==== Records for processing

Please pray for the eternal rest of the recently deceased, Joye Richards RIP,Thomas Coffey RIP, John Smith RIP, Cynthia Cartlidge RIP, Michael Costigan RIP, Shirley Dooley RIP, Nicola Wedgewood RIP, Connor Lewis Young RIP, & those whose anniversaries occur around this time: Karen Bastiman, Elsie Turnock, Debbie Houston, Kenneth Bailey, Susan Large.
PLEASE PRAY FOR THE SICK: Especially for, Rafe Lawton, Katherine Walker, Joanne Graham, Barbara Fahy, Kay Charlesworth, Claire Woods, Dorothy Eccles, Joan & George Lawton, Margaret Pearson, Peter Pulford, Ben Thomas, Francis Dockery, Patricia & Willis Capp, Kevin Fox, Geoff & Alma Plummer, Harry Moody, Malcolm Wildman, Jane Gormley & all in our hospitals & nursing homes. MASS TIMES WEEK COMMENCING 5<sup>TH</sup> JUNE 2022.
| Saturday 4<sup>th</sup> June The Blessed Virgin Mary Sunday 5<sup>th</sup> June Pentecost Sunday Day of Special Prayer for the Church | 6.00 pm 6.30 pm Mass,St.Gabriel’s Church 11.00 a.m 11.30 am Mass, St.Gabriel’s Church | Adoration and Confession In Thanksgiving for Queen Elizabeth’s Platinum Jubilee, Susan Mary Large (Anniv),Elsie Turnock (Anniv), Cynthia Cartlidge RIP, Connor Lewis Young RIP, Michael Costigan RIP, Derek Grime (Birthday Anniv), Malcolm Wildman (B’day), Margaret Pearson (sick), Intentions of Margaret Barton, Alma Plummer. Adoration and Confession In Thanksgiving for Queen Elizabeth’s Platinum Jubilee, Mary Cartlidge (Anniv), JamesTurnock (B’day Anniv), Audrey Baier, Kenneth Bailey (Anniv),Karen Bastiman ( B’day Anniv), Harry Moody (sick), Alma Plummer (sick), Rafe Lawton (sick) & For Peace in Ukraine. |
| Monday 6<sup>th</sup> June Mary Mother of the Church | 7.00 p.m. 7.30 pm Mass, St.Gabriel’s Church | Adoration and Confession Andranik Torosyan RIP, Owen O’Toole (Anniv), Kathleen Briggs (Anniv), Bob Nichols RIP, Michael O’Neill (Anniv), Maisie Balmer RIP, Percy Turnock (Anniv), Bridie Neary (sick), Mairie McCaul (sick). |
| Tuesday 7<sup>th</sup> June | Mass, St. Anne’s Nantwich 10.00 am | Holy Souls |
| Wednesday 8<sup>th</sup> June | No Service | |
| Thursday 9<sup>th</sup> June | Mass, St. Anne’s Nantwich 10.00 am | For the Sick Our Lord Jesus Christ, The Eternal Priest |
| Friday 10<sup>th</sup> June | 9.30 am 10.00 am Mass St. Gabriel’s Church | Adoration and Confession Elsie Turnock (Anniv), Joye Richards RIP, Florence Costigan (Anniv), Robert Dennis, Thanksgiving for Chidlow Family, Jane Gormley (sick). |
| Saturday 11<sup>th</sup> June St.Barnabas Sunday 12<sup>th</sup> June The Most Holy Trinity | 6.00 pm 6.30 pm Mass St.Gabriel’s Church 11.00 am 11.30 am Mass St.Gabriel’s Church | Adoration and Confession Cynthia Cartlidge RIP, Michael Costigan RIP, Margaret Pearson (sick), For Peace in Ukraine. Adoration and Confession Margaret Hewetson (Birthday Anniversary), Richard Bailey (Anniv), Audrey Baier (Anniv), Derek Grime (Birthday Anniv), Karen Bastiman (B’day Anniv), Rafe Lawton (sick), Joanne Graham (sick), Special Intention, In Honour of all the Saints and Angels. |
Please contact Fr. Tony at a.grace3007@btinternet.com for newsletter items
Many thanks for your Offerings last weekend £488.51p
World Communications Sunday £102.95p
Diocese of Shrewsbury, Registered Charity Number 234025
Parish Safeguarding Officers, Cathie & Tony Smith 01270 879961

========

:: How to complete this task ::
Which lines of the data contain "Susan"? Copy them all.

:: Solution to this problem ::
Please pray for the eternal rest of the recently deceased, Joye Richards RIP,Thomas Coffey RIP, John Smith RIP, Cynthia Cartlidge RIP, Michael Costigan RIP, Shirley Dooley RIP, Nicola Wedgewood RIP, Connor Lewis Young RIP, & those whose anniversaries occur around this time: Karen Bastiman, Elsie Turnock, Debbie Houston, Kenneth Bailey, Susan Large.
| Saturday 4<sup>th</sup> June The Blessed Virgin Mary Sunday 5<sup>th</sup> June Pentecost Sunday Day of Special Prayer for the Church | 6.00 pm 6.30 pm Mass,St.Gabriel’s Church 11.00 a.m 11.30 am Mass, St.Gabriel’s Church | Adoration and Confession In Thanksgiving for Queen Elizabeth’s Platinum Jubilee, Susan Mary Large (Anniv),Elsie Turnock (Anniv), Cynthia Cartlidge RIP, Connor Lewis Young RIP, Michael Costigan RIP, Derek Grime (Birthday Anniv), Malcolm Wildman (B’day), Margaret Pearson (sick), Intentions of Margaret Barton, Alma Plummer. Adoration and Confession In Thanksgiving for Queen Elizabeth’s Platinum Jubilee, Mary Cartlidge (Anniv), JamesTurnock (B’day Anniv), Audrey Baier, Kenneth Bailey (Anniv),Karen Bastiman ( B’day Anniv), Harry Moody (sick), Alma Plummer (sick), Rafe Lawton (sick) & For Peace in Ukraine. |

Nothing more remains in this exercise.